Sell me stuff I want and I'll pay for it, but be honest with me. Don't try to twist my arm to buy crap I don't want, and don't try to sugar-coat it when you feel something should cost more than we expect it to. Let US decide what we want to buy. -
Quote:Paragon Studios Marketing has done more to alienate me from this game than anything Jack Emmert ever said or did. It has alienated me more than ED, the GDN, more than Inventions (and I ******* HATE Inventions) and so on. I don't know who's in charge, I don't know who's making the decisions, but this trainwreck of a marketing campaign has gone from one disaster to the next, seemingly incapable of making a right choice to save their lives.If they plan on releasing it down the line for purchase, come out and tell us now. Otherwise, I'll really have to start filtering everything said through a marketing translator. Perception is everything.
I have beyond given up on Marketing to care at this point. I've accepted the simple fact that they're here to make money off of me, and are not above using the ugliest, dirtiest, most underhanded tricks to do so, and failing to hide what they're doing. So if I'm told that they're holding off these weapons for my own good, I don't believe them. If they release a weapons pack with everything in it later this year, I won't be in the slightest surprise.

- **Absolute pixel coordinate data**:
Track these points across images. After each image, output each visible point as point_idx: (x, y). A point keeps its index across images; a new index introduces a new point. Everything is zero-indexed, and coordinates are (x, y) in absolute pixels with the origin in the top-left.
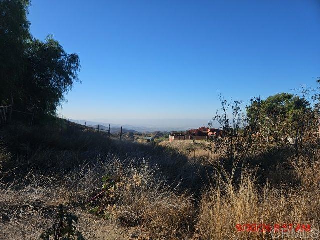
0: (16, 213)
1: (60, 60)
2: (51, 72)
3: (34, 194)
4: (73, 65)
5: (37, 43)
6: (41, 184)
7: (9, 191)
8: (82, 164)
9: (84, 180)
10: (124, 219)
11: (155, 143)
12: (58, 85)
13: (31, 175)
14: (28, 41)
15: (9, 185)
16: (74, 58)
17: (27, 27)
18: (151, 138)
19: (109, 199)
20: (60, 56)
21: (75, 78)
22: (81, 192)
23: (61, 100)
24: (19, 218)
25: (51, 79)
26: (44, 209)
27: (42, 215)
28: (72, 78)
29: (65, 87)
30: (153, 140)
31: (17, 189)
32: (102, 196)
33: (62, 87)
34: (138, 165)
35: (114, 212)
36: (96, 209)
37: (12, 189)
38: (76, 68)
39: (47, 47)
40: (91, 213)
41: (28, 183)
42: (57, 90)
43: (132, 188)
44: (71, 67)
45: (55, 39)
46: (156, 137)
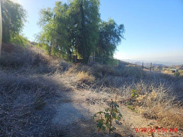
0: (97, 102)
1: (114, 29)
2: (110, 36)
3: (103, 95)
4: (121, 30)
5: (104, 23)
6: (106, 91)
7: (94, 92)
8: (124, 84)
9: (125, 92)
10: (146, 114)
11: (179, 73)
12: (114, 43)
13: (102, 87)
14: (100, 23)
15: (94, 90)
16: (122, 27)
17: (99, 16)
18: (175, 70)
19: (138, 103)
20: (114, 27)
21: (122, 37)
22: (124, 97)
23: (115, 50)
24: (98, 104)
25: (110, 40)
26: (107, 102)
27: (107, 104)
28: (121, 38)
29: (117, 43)
30: (177, 71)
31: (97, 92)
32: (134, 101)
33: (116, 43)
34: (157, 86)
35: (141, 110)
36: (131, 107)
37: (96, 92)
38: (123, 32)
39: (108, 24)
40: (129, 108)
41: (101, 90)
42: (113, 45)
43: (152, 99)
44: (120, 32)
45: (112, 19)
46: (180, 69)
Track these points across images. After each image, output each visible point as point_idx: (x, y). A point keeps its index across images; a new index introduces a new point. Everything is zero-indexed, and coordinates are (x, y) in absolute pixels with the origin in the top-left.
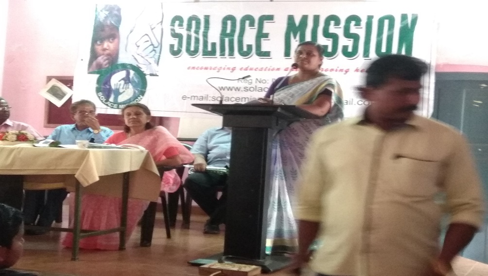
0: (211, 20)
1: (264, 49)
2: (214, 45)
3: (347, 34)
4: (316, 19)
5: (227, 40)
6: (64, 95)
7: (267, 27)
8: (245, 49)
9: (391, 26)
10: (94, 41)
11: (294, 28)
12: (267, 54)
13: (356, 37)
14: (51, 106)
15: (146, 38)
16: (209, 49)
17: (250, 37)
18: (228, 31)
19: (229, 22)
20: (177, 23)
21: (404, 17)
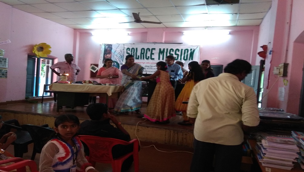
0: (138, 49)
1: (153, 58)
2: (139, 56)
3: (176, 54)
4: (167, 49)
5: (142, 55)
6: (96, 69)
7: (154, 51)
8: (147, 57)
9: (188, 52)
10: (104, 54)
11: (161, 52)
12: (153, 59)
13: (178, 55)
14: (92, 72)
15: (119, 54)
16: (137, 57)
17: (149, 54)
18: (143, 52)
19: (143, 50)
20: (128, 50)
21: (191, 49)
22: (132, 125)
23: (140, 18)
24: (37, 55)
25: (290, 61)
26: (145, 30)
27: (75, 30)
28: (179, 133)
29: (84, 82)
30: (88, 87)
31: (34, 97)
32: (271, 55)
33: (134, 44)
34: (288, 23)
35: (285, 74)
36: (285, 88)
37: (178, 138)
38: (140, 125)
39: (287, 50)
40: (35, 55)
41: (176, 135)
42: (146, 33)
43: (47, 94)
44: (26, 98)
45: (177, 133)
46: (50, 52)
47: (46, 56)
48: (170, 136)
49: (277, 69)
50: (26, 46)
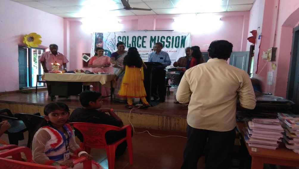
0: (129, 37)
1: (144, 45)
2: (130, 44)
3: (167, 41)
4: (159, 37)
5: (134, 43)
6: (88, 58)
7: (145, 39)
8: (139, 46)
9: (179, 39)
10: (96, 43)
11: (152, 40)
12: (145, 47)
13: (169, 42)
14: (84, 62)
15: (111, 42)
16: (129, 46)
17: (140, 42)
18: (134, 40)
20: (119, 38)
21: (182, 37)
22: (126, 113)
23: (129, 5)
24: (28, 45)
25: (278, 46)
26: (136, 18)
27: (65, 19)
28: (171, 119)
29: (76, 72)
30: (80, 77)
31: (28, 88)
32: (260, 40)
33: (125, 32)
34: (276, 7)
35: (273, 59)
36: (273, 72)
37: (170, 123)
38: (133, 112)
39: (275, 35)
40: (26, 46)
41: (169, 120)
42: (137, 20)
43: (40, 84)
44: (20, 89)
45: (170, 119)
46: (40, 42)
47: (37, 46)
48: (163, 122)
49: (266, 53)
50: (16, 37)
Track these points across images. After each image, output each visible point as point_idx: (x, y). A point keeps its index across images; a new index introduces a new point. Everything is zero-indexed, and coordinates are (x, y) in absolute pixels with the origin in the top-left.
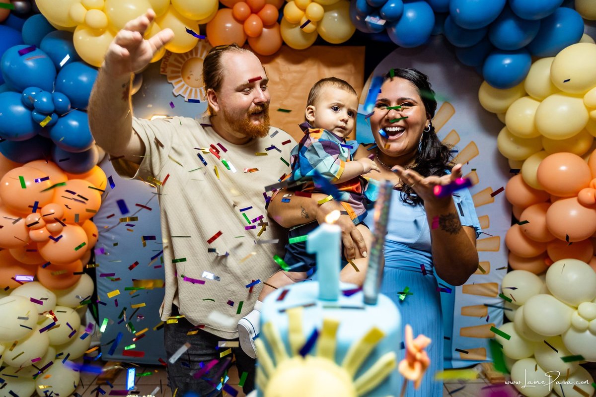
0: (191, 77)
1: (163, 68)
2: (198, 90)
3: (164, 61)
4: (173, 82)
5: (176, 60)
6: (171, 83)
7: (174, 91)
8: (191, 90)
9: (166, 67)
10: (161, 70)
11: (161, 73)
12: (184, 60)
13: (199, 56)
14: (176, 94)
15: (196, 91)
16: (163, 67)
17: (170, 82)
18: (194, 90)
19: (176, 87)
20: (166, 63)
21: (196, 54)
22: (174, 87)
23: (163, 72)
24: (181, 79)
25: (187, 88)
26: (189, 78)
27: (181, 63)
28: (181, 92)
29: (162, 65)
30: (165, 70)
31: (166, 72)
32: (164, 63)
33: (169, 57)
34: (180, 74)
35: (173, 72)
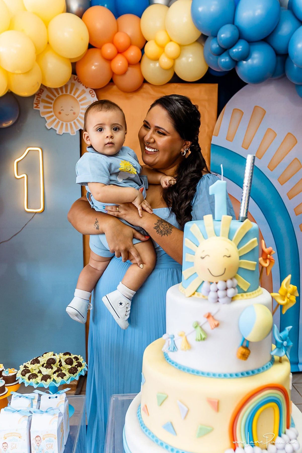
0: (62, 112)
1: (36, 104)
2: (69, 124)
3: (37, 98)
4: (46, 116)
5: (48, 97)
6: (44, 118)
7: (46, 125)
8: (62, 124)
9: (39, 104)
10: (35, 105)
11: (34, 108)
12: (55, 96)
13: (68, 93)
14: (49, 128)
15: (67, 125)
16: (36, 102)
17: (42, 116)
18: (65, 124)
19: (48, 121)
20: (38, 99)
21: (66, 92)
22: (46, 122)
23: (36, 107)
24: (53, 114)
25: (59, 122)
26: (60, 113)
27: (52, 99)
28: (53, 126)
29: (35, 101)
30: (38, 106)
31: (39, 108)
32: (37, 99)
33: (41, 94)
34: (52, 110)
35: (45, 107)
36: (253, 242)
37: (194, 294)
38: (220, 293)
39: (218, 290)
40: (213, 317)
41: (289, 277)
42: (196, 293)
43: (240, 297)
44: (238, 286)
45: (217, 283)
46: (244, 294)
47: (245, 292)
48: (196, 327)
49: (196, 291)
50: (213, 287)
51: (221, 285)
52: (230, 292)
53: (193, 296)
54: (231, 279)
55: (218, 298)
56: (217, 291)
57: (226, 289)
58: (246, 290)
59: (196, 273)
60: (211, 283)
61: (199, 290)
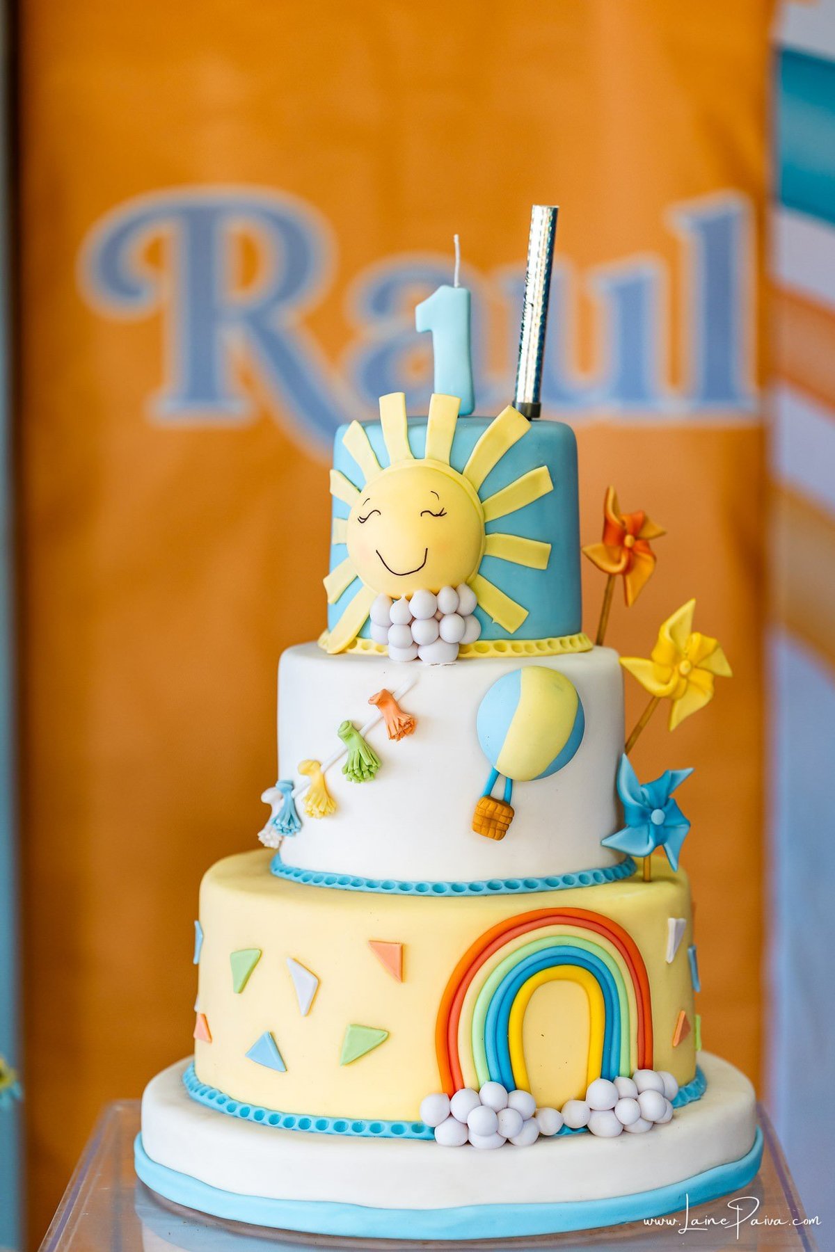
36: (535, 480)
37: (353, 644)
38: (420, 630)
39: (414, 619)
40: (396, 703)
41: (688, 608)
42: (360, 641)
43: (493, 652)
44: (477, 613)
45: (409, 599)
46: (508, 644)
47: (510, 638)
48: (348, 736)
49: (359, 635)
50: (397, 613)
51: (419, 606)
52: (450, 627)
53: (350, 651)
54: (455, 589)
55: (415, 645)
56: (410, 625)
57: (437, 617)
58: (512, 631)
59: (357, 577)
60: (393, 600)
61: (366, 633)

- **Activity list**:
A. In the forum comments on game marketing, which game feature does the quoted writer say they hate?
B. Write out the forum comments on game marketing from "I have beyond" up to and including "the slightest surprise.".

- **Expected responses**:
A. Inventions.

B.
I have beyond given up on Marketing to care at this point. I've accepted the simple fact that they're here to make money off of me, and are not above using the ugliest, dirtiest, most underhanded tricks to do so, and failing to hide what they're doing. So if I'm told that they're holding off these weapons for my own good, I don't believe them. If they release a weapons pack with everything in it later this year, I won't be in the slightest surprise.